Restaurants Roasting People Who Gave Them Negative Yelp Reviews (25 Pics)
That combination of brocholi bacon eggs cheese ketchup and pasta would have been a revaltion had you not thrown up on the stove and put out the pilot light
The bartender said he wanted to turn you gay, and we got free shots the rest of the night
Fuck I am so excited for the first time I can make someone call me Doctor Nikki during sex after I finish my PhD
After you puked in the bathtub you claimed you were never eating quesadillas again and you never even ate a quesadilla
and yet oddly the jello shots tasted better coming up than going down
Woman Posts Harassing DMs From Creep Online, Now He’s Upset Because People Told His Mom
Soooo you know how I said I was trying to be a rational adult? Well that led to me fucking a rational adult today.

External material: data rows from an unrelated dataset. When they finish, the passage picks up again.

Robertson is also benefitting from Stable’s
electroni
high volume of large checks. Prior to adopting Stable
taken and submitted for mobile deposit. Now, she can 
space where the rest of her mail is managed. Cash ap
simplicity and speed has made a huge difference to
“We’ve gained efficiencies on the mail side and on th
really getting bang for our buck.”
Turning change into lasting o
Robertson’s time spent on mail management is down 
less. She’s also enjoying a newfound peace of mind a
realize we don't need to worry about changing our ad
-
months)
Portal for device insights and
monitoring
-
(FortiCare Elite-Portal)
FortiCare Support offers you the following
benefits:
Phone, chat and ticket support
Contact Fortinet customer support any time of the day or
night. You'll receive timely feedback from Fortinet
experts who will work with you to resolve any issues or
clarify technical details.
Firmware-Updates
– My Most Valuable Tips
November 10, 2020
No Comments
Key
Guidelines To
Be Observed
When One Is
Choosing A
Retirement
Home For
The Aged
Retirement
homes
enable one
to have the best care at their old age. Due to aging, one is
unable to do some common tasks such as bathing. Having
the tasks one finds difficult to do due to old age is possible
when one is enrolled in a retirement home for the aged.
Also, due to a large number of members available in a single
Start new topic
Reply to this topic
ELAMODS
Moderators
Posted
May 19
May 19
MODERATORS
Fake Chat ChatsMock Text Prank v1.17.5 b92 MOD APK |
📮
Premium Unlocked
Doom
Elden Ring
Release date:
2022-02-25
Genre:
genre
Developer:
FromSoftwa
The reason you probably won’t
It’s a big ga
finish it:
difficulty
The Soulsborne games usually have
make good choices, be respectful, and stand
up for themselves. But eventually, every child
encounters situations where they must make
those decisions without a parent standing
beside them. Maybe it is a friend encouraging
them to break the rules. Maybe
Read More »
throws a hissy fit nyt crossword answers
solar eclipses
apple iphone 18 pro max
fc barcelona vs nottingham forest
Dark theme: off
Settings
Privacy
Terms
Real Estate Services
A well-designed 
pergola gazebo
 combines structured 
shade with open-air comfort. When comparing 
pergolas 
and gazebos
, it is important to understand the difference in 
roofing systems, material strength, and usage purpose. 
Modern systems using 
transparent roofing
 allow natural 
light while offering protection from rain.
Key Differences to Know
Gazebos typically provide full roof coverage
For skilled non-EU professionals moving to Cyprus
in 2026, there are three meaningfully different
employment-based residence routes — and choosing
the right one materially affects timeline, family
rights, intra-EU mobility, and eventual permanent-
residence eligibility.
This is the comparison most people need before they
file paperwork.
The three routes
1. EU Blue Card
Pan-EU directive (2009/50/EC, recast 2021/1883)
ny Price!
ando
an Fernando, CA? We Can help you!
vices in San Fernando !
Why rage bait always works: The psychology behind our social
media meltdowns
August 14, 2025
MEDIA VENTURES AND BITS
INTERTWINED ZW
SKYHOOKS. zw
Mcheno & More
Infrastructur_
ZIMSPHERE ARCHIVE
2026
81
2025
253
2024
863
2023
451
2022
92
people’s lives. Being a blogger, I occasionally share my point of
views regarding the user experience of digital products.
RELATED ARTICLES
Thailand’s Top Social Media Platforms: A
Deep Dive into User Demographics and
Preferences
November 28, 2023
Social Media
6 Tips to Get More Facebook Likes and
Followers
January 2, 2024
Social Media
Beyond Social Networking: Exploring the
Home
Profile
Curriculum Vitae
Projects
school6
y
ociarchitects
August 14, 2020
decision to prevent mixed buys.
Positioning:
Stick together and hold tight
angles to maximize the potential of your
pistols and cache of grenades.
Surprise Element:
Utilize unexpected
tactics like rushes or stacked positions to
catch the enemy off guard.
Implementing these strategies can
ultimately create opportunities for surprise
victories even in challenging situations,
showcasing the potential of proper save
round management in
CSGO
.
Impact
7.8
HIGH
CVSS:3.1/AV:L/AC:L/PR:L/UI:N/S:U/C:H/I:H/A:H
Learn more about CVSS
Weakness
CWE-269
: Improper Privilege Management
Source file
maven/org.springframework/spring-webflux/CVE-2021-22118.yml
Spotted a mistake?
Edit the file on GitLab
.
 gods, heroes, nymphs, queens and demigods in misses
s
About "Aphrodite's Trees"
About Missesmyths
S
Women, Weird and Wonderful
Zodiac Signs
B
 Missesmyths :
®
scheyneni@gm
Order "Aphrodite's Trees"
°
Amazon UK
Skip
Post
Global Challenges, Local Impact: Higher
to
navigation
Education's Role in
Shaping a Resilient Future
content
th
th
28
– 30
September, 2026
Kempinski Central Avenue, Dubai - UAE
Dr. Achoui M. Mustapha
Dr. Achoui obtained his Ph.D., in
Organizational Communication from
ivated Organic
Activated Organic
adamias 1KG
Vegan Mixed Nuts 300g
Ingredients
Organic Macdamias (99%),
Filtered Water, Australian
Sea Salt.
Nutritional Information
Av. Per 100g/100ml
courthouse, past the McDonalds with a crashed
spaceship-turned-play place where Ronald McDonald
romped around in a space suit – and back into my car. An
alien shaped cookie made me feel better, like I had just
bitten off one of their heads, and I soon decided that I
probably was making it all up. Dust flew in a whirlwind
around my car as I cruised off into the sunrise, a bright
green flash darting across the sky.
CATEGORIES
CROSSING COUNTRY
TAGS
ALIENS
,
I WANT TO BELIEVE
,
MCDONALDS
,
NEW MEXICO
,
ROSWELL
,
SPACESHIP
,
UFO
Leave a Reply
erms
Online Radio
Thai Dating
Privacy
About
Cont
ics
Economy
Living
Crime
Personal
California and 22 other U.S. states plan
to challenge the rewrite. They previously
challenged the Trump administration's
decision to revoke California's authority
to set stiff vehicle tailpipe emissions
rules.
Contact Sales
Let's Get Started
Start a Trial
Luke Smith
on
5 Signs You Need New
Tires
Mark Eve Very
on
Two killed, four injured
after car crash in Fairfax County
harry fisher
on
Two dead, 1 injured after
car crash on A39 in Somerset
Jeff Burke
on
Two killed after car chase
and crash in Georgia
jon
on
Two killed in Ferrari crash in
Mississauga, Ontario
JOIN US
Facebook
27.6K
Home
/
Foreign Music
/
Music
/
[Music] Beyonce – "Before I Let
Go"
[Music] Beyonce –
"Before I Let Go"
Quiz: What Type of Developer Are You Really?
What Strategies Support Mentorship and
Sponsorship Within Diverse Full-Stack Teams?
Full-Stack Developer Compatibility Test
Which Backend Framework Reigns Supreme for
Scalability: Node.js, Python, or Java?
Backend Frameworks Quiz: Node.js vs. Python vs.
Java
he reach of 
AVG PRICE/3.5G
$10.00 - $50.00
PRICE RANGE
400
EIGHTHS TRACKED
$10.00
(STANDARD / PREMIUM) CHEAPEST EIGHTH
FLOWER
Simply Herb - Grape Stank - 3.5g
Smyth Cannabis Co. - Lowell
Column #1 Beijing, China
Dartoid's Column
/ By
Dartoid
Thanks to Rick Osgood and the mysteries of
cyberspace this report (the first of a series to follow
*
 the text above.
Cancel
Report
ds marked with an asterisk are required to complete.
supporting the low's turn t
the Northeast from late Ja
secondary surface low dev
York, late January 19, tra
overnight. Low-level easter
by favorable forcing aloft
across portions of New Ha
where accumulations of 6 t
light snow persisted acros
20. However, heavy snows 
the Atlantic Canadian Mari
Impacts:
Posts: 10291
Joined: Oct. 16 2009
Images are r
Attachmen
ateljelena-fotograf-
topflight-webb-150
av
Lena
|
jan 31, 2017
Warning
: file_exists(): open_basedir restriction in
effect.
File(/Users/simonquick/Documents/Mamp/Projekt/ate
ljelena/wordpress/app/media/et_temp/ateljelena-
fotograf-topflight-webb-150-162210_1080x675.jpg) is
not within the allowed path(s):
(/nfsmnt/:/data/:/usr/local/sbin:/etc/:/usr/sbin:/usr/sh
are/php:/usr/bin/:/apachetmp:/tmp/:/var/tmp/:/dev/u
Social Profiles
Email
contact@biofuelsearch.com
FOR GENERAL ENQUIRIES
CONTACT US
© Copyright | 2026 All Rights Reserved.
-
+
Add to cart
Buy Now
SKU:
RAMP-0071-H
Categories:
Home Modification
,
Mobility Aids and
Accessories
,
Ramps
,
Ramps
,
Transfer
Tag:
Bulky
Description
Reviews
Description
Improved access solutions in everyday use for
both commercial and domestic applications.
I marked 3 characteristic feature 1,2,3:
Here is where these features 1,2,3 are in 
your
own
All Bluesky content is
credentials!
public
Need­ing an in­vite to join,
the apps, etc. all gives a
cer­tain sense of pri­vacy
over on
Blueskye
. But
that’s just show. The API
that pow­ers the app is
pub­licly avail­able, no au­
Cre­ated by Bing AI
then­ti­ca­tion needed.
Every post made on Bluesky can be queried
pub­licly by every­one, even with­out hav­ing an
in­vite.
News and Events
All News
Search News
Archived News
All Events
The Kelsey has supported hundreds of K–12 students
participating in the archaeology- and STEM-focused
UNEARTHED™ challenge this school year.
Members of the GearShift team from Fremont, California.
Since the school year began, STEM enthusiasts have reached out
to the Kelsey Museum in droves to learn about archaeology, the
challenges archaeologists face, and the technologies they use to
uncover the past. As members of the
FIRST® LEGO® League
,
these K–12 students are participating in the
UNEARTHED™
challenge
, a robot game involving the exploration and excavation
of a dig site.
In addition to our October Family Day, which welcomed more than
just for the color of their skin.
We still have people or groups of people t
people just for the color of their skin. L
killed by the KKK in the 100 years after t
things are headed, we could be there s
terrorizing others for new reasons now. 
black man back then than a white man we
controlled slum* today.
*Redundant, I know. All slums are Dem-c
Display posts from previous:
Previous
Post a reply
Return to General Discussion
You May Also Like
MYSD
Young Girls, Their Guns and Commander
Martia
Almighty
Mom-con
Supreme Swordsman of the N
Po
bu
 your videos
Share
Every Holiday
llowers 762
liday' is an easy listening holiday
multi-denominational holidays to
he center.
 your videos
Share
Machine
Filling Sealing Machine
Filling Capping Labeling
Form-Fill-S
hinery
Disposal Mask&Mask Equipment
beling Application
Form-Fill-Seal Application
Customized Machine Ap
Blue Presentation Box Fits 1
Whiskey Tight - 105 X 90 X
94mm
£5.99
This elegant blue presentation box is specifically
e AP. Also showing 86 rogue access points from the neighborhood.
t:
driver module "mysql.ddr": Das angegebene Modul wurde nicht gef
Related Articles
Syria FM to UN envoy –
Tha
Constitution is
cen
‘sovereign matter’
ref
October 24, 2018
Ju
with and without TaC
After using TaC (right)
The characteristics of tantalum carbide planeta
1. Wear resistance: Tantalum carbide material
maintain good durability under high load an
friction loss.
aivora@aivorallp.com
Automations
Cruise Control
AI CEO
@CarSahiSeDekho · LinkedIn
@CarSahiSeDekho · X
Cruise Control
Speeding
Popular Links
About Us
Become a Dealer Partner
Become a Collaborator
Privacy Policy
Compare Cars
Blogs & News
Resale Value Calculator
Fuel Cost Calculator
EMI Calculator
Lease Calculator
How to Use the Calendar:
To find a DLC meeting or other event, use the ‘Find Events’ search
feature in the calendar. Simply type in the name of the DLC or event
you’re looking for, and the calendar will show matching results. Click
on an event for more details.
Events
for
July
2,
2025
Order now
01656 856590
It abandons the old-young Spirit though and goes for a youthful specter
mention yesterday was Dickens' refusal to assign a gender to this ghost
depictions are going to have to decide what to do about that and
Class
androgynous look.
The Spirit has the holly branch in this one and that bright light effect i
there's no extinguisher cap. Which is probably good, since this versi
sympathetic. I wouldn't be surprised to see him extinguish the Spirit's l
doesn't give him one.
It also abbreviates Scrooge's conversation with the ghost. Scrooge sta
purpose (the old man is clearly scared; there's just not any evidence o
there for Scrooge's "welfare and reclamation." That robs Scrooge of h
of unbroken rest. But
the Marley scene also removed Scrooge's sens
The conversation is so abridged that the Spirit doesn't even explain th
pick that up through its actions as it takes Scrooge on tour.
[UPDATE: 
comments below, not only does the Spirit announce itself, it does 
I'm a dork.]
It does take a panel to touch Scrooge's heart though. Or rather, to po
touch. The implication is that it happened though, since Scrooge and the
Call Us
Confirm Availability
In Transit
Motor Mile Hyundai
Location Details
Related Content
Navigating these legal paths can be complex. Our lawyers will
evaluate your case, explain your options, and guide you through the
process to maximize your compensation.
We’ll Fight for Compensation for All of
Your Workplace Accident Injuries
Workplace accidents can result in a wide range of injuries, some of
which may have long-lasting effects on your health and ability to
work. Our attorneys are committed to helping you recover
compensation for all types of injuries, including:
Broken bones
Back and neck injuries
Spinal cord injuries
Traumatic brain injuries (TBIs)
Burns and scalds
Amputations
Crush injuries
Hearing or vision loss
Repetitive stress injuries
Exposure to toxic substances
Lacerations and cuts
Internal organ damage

I drank so much that my feet don't feel like my feet
Sorry this is the worst night of your life and that you're being a baby about it.
OH MY GOD REMEMBER ALL THAT I LOVE NEW YORK I DVRED BECAUSE I JUST DID
The beauty of getting kicked out of college again is I can fuck my professor's brains out and she can't get fired now
Remember the Giant sandworm from the movie Dune? Well that's about how big his dick is. No bulshit.